To prove Pribram wrong, Pietsh devised a series of experiments, and as the test subjects of his experiments he chose salamanders. In previous studies he had discovered that he could remove the brain of a salamander without killing it, and although it remained in a stupor as long as the brain was missing, its behaviour completely returned to normal as soon as its brain was restored.
Pietsch reasoned that if a salamander's feeding behaviour is not confined to any specific location in the brain, then it should not matter how its brain is positioned in its head. If it did matter, Pribram's theory would be disproven. He then flip-flopped the left and right hemispheres of a salamander's brain, but to his dismay, as soon as it recovered, the salamander quickly resumed normal feeding.
He took another salamander and turned its brain upside down. When it recovered it, too, fed normally. Growing increasingly frustrated, he decided to resort to more drastic measures. In a series of over 700 operations he sliced, flipped, shuffled subtracted, and even minced the brains of his hapless subjects, but always when he replaced what was left of their brains, their behaviour returned to normal.*
These findings and others turned Pietsch into a believer and attracted enough attention that his research became the subject of a segment on the television show 60 Minutes. He writes about this experience as well as giving detailed accounts of his experiments in his insightful book Shufflebrain."

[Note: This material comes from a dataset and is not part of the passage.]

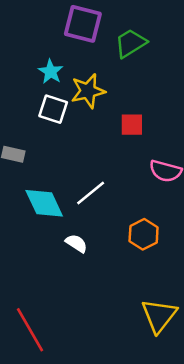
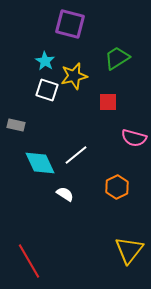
green trapezoid: (131, 43) -> (117, 58), moved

* Paul Pietsch, "Shufflebrain," Harper's Magazine 244 (May 1972), p. 66
[/b]
IF this experiment actually happened, it says A LOT. (granted, Salamanders and Humans may have a different physiology)Considering that it took So Much mutilation to the salamander’s brain before it fell into a “stupor,” but even then preserved it’s basic desire to feed, says that the connection from the cognizance of the need to feed to the ability to do so, physically, may only display the inability for that consciousness to effectively control the motor skills of the salamander. It doesn’t display that the consciousness itself was diminished in any way, whatsoever.
If the “afterlife” exists, I believe it exists simply as the continuation of an infinite consciousness – not having anything to do with souls, spirits, an astral realm, silver cords, or any other new-age/religious/paranormal terminology that people may want to attribute it to.